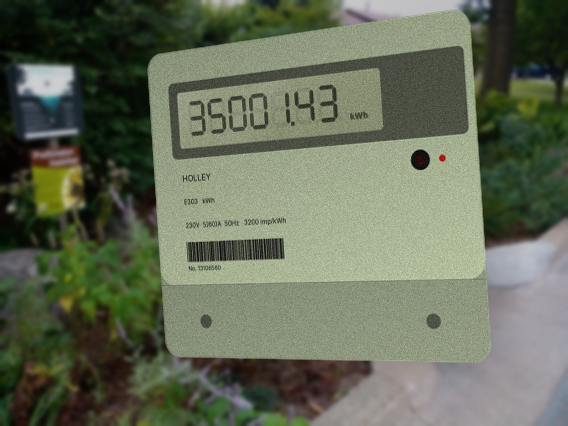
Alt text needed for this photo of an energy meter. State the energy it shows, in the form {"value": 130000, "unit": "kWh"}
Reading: {"value": 35001.43, "unit": "kWh"}
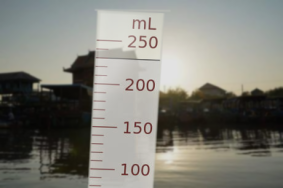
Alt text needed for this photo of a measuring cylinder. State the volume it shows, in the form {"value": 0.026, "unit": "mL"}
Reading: {"value": 230, "unit": "mL"}
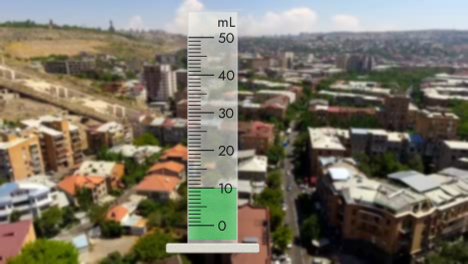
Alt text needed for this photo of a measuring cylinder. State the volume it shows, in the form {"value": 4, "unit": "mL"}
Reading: {"value": 10, "unit": "mL"}
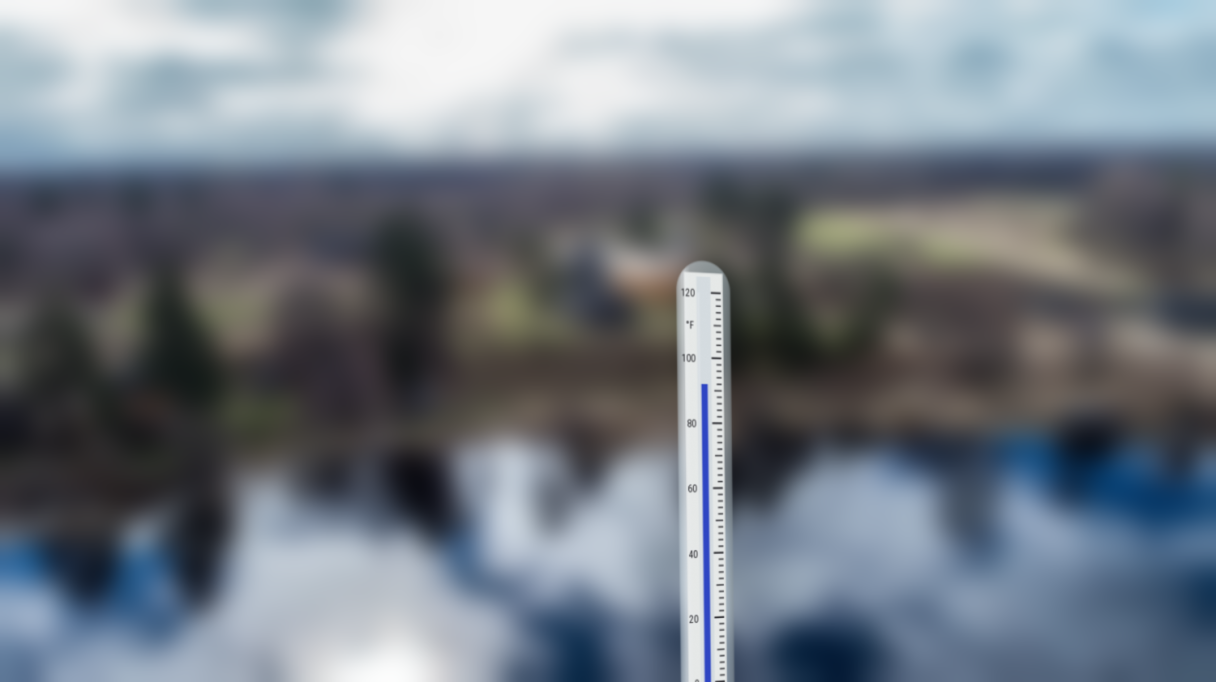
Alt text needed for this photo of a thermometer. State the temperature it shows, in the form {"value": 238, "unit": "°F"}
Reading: {"value": 92, "unit": "°F"}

=======

- **TASK INSTRUCTIONS**
Copy out each of the items above word for word, without the pictures.

- **PROBLEM SOLUTION**
Alt text needed for this photo of an energy meter. State the energy it shows, in the form {"value": 130000, "unit": "kWh"}
Reading: {"value": 35001.43, "unit": "kWh"}
Alt text needed for this photo of a measuring cylinder. State the volume it shows, in the form {"value": 0.026, "unit": "mL"}
Reading: {"value": 230, "unit": "mL"}
Alt text needed for this photo of a measuring cylinder. State the volume it shows, in the form {"value": 4, "unit": "mL"}
Reading: {"value": 10, "unit": "mL"}
Alt text needed for this photo of a thermometer. State the temperature it shows, in the form {"value": 238, "unit": "°F"}
Reading: {"value": 92, "unit": "°F"}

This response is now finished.